We see that some parameters in the VAR models are varying considerably over time. For example, the autocorrelation effect of Relaxed seems to be decreasing over time, the positive effect of Strong on Satisfied only appears at estimation point 20, and also the negative effect of Satisfied on Guilty only appears at estimation point 20.

We can zoom in on these individual parameters by plotting them as a function of time:

# Obtain parameter estimates with sign
par_ests <- tvvar_obj$wadj[, , 1, ]
par_ests[tvvar_obj$edgecolor[, , 1, ]=="red"] <- par_ests[tvvar_obj$edgecolor[, , 1, ]=="red"] * -1

# Select three parameters to plot
m_par_display <- matrix(c(1, 1, 
                          4, 12, 
                          10, 4), ncol = 2, byrow = T)
# Plotting
plot.new()
par(mar = c(4, 4, 0, 1))
plot.window(xlim=c(1, 20), ylim=c(-.25, .55))
axis(1, c(1, 5, 10, 15, 20), labels = T)
axis(2, c(-.25, 0, .25, .5), las = 2)
abline(h = 0, col = "grey", lty = 2)
title(xlab = "Estimation points", cex.lab = 1.2)
title(ylab = "Parameter estimate", cex.lab = 1.2)

for(i in 1:nrow(m_par_display)) {
  par_row <- m_par_display[i, ]
  P1_pointest <- par_ests[par_row[1], par_row[2], ]
  lines(1:20, P1_pointest, lwd = 2, lty = i) 
}

legend_labels <- c(expression("Relaxed"["t-1"]  %->%  "Relaxed"["t"]),
                   expression("Strong"["t-1"]  %->%  "Satisfied"["t"]),
                   expression("Satisfied"["t-1"]  %->%  "Guilty"["t"]))
legend(1, .49, 
       legend_labels,
       lwd = 2, bty = "n", cex = 1, horiz = T, lty = 1:3)

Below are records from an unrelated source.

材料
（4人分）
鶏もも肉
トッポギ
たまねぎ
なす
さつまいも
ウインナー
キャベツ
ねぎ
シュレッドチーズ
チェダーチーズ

plot of chunk unnamed-chunk-9

We see that the effect of Relaxed on itself on the next time point is relatively strong at the beginning of the time series, but then decreases towards zero and remains zero from around estimation point 13. The cross-lagged effect of Strong on Satisfied on the next time point is equal to zero until around estimation point 9 but then seems to increase monotonically. Finally, the cross-lagged effect of Satisfied on Guilty is also equal to zero until around estimation point 13 and then decreases monotonically.

Stability of Estimates

Similar to stationary models, one can assess the stability of time-varying parameters using boostrapped sampling distributions. The mgm package allows one to do that with the resample() function. Here you can find code on how to do that for the example in this tutorial.

Time-varying or not?

Clearly, “time-varyingness” is a continuum that goes from stationary to extremely time-varying. However, in some cases it might be necessary to decide whether the parameters of a VAR model are reliably time-varying. To reach such a decision one can use a hypothesis test with the null hypothesis that the model is not time-varying. Here is one way to perform such a hypothesis test: One begins by fitting a stationary VAR model to the data and then repeatedly simulates data from this estimated model. For each of these simulated time series data sets, one computes a pooled prediction error for the time-varying model. The distribution of these prediction errors serves as the sampling distribution of prediction errors under the null hypothesis. Now one can compute the pooled estimation error of the time-varying VAR model on the empirical data and use it as a test-statistic. This test is explained in more detailed here, and the code to implement this test for the data set used in this tutorial can be found here.

Summary

In this blog post, I have shown how to estimate a time-varying VAR model with a kernel smoothing approach, which is based on the assumption that all parameters are a smooth function of time. In addition to estimating the model, we discussed the selection of an appropriate bandwidth parameter, how to compute (time-varying) prediction errors, and how to visualize different aspects of the model. Finally, I provided pointers to code that shows how to assess the stability of estimates via bootstrapping, and how to perform a hypothesis test one can use to select between stationary and time-varying VAR models.

I would like to thank Fabian Dablander for his feedback on this blog post.